The Times Board of Economists

THE TIMES BOARD OF ECONOMISTS: Health care law leaves unanswered questions

2014-05-04T00:00:00Z 2014-05-05T16:15:06Z THE TIMES BOARD OF ECONOMISTS: Health care law leaves unanswered questionsVanessa Renderman, (219) 933-3244

One of the main components of the Affordable Care Act took effect Jan. 1, requiring Americans to have some form of health coverage.

Many Americans already carry private health insurance through their employers and did not have to enroll for coverage. But more than 7 million Americans signed up for private health coverage through the law, also called Obamacare, according to the White House.

Having had a quarter of the year to experience the impact of the legislation, the health care industry still has questions.

"There's no question that all of us are seeing higher costs associated with Obamacare," said Gene Diamond, Franciscan Alliance Northern Indiana Region CEO. "And there's still lots of questions about whether the people participating through the exchanges are actually covered."

If people enrolled but have not paid their premium, hospitals won't get paid, Diamond said. 

"So far, the effects have been marginal," he said. "The bigger issue for us is constantly geometrically increasing regulation, new ways of making the oversight we're subjected to more intense."

Another component of the Affordable Care Act affecting many business owners is approaching. 

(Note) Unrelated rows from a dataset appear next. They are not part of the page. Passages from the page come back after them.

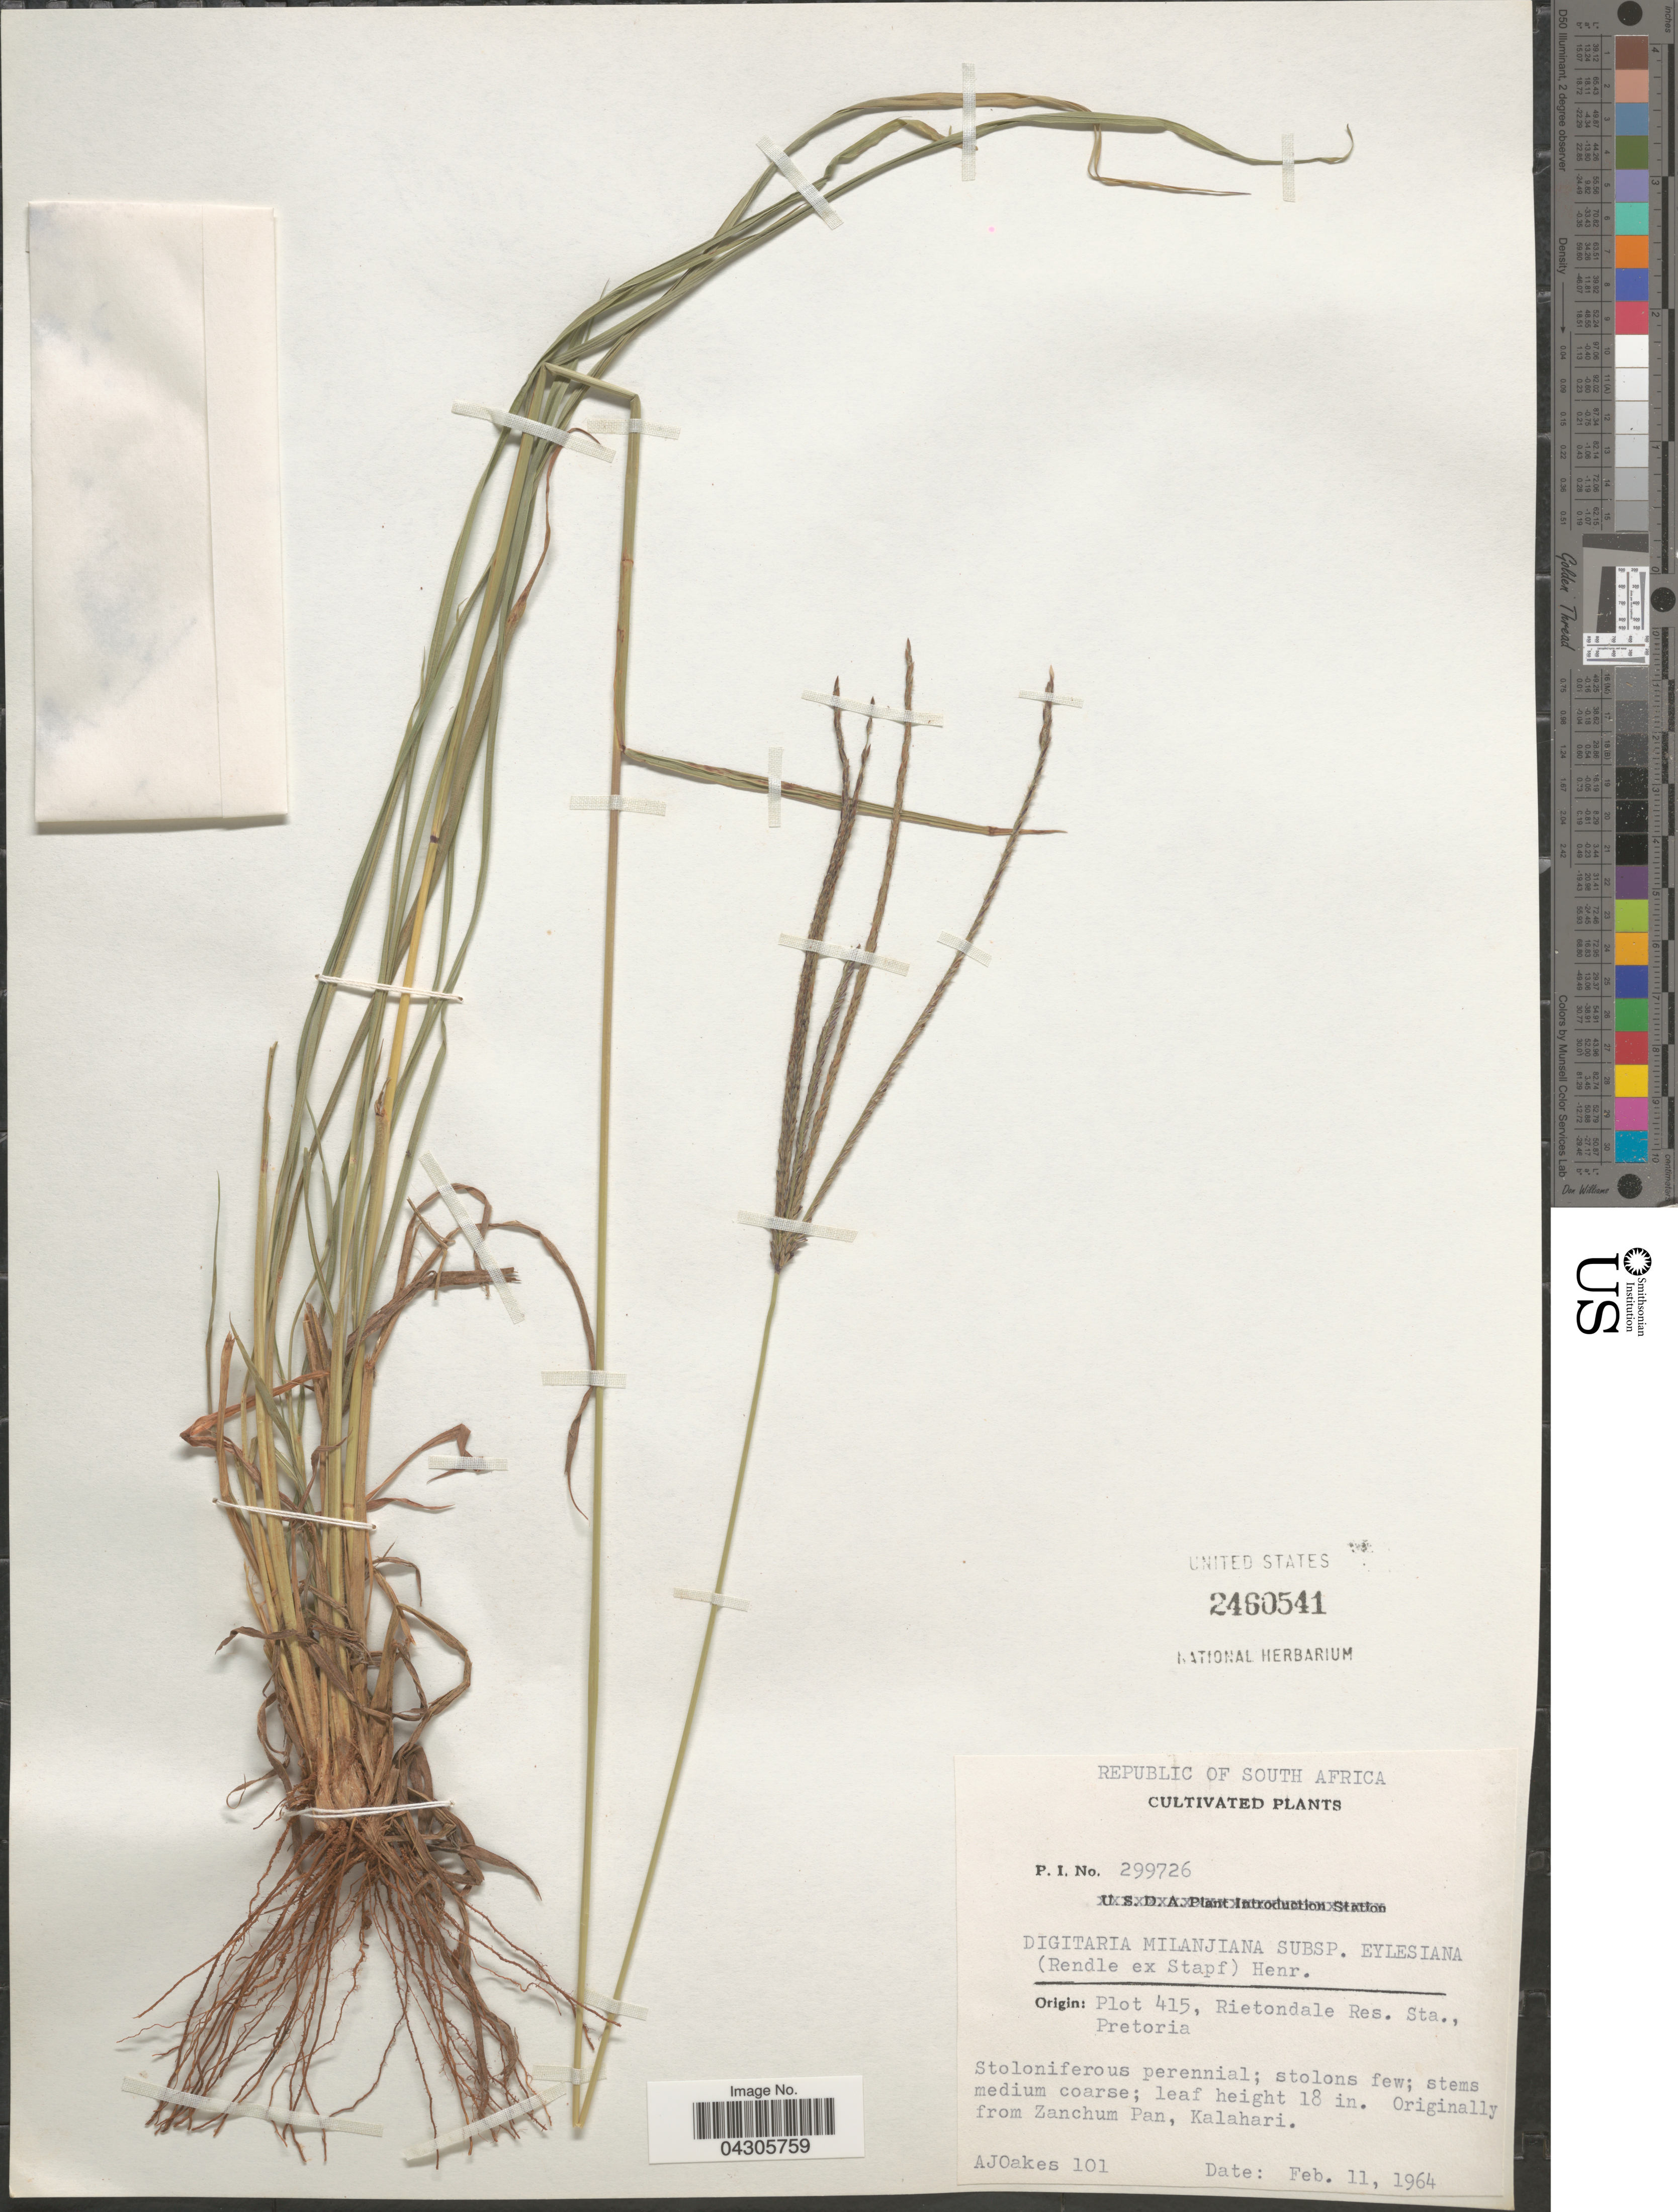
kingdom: Plantae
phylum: Tracheophyta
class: Liliopsida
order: Poales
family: Poaceae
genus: Digitaria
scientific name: Digitaria milanjiana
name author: (Rendle) Stapf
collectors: A. Oakes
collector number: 101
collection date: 1964-02-11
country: South Africa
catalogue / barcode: US 2460541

The law requires employers with 50 or more full-time equivalent employees to offer affordable health care to employees. That requirement was delayed a year, giving employers until 2015 to comply.

Business leaders have other health-related costs to consider.

Rex Richards, executive director of the Valparaiso Chamber of Commerce, is concerned about rising insurance premiums, which will come up for renewal at the end of the year.

"The indications that we get, are that the premiums are going to increase 30 percent," he said. "That affects small business. That affects medium-sized business. And, that affects large business.

"And the increase – we're informed by our health care carrier – is the impact of the federal legislation," he said.

Richards said the chamber had seven employees a month ago. One left, and Richards was left to decide whether to hire a replacement. He decided not to, because his contact at UnitedHealthcare warned of a 30 percent increase in premiums.

"It's having an effect on companies' decisions on whether they want to increase their workforce," he said.